Şu anda Jack, Ray ve Bob hep birlikte, geldikleri arabayla Zrey kasabasına doğru gidiyorlardı.
Ray'in gücüne tanık olduktan sonra Bob, aslında kimden korkması gerektiğini anladı. Ray, Bob'a asla zarar vermeyecekti, ancak Bob reddederse bir yedek planı da vardı. Zrey'in nerede olduğunu ortaya çıkarmak için sadece Ejderha'nın gerçeği becerisini kullanacak.
Bob, iki çocuğun hapishaneden çıkmasına izin vermeleri için gardiyanlara kendi cebinden ödeme yapmıştı. Ayrıca, yıkılan hücre parmaklıklarının maliyetini de ödemişti. Gardiyanlar ne olduğunu sormuştu, ancak Bob, sessiz kalmaları için onlara tekrar ödeme yapmıştı.
Bob için şimdiye kadarki en kötü gündü. Bir tüccar olarak, her şeyiyle kâr peşindeydi, ancak bu ikisiyle karşılaştığından beri aldığı tek şey zarardı. Mutlu olduğu tek şey, arabanın mekanizmalarını görmekti.

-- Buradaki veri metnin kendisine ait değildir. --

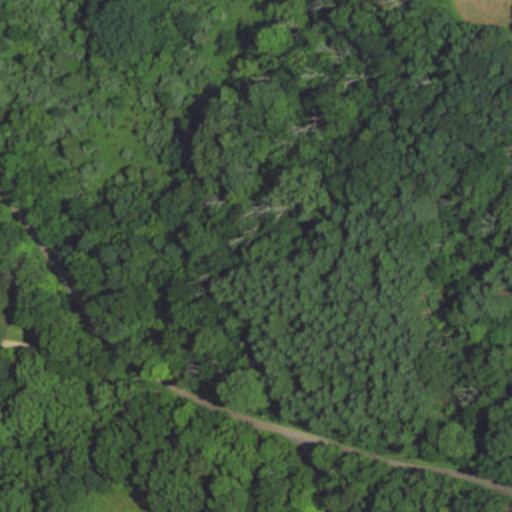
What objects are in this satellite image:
road: (42, 347)
road: (214, 406)
road: (77, 416)
road: (318, 470)
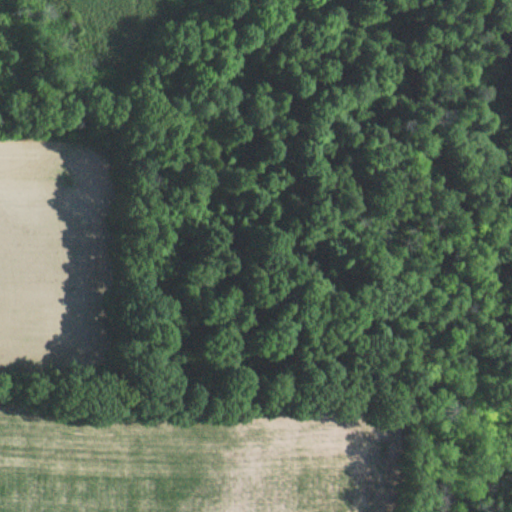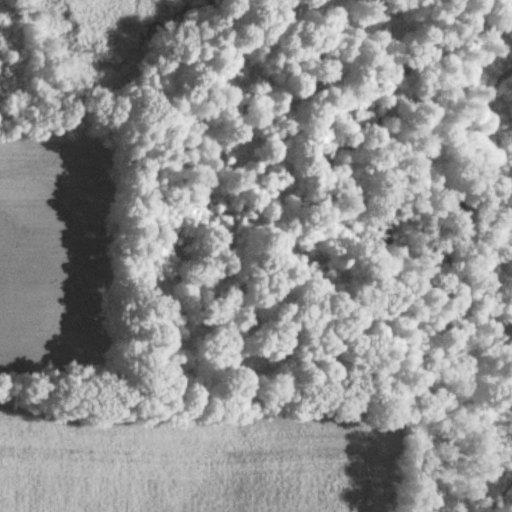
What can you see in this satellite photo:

Arabanın enerjisi tükendiğinde, kristal de kayboluyordu ve enerji kullanıldıkça boyutu giderek küçülüyordu. Arabayı incelediklerinde, kapağı bulmuşlardı ama içine bir canavar kristali konacağını hiç düşünmemişlerdi.
Genellikle bir büyücünün, şeylere güç verilmesini sağlamak için sihirli bir daire çizmesi gerekirdi, ancak bu böyle bir gereklilik göstermiyor gibiydi. Bunun zamanlarının ötesinde bir teknoloji olduğu açıktı. Ancak Bob, bunun işe yaramaz olduğunu hemen fark etti, çünkü artık arabanın sahibi değildi.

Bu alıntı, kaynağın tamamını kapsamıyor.